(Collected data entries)
· · · ·

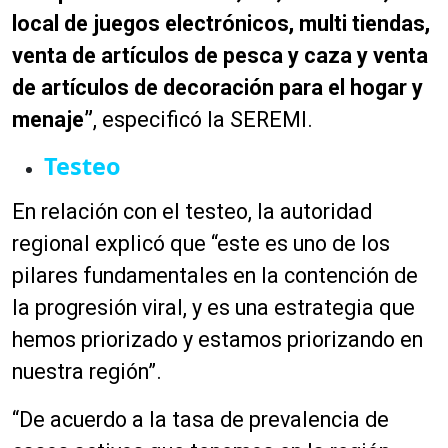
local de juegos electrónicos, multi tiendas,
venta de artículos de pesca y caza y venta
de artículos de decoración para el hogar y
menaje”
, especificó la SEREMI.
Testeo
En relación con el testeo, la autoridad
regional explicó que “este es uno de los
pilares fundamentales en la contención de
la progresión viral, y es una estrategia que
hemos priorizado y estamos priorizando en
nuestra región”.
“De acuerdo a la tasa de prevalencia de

· · · ·

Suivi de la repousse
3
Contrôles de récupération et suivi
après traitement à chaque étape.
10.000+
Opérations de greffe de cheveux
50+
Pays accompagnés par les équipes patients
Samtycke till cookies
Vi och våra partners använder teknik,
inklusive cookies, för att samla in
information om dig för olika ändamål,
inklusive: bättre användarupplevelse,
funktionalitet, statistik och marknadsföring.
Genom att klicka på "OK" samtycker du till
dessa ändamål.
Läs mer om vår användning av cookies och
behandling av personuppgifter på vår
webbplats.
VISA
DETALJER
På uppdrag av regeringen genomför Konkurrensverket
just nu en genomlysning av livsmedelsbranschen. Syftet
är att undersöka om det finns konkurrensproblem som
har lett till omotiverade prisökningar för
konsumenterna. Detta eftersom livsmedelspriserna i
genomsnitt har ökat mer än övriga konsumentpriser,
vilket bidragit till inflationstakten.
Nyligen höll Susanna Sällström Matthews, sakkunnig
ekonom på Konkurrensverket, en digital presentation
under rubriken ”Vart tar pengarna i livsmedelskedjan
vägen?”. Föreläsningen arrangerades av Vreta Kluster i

· · · ·

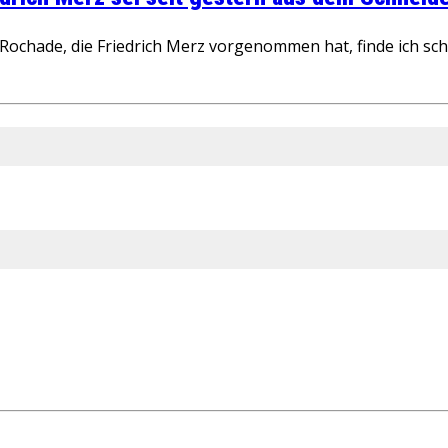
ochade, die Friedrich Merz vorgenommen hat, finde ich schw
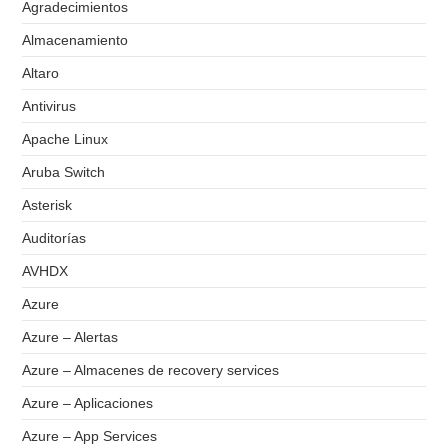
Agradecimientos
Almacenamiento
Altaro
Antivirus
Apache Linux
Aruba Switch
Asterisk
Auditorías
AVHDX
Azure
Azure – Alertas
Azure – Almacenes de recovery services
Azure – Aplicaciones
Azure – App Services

· · · ·

_Problem_. Output exactly those lines of the data above that run from the line with "ochade, die Friedrich" up to and including the line with "Azure – App Services". No pictures go in.

_Written response_.
ochade, die Friedrich Merz vorgenommen hat, finde ich schw
Agradecimientos
Almacenamiento
Altaro
Antivirus
Apache Linux
Aruba Switch
Asterisk
Auditorías
AVHDX
Azure
Azure – Alertas
Azure – Almacenes de recovery services
Azure – Aplicaciones
Azure – App Services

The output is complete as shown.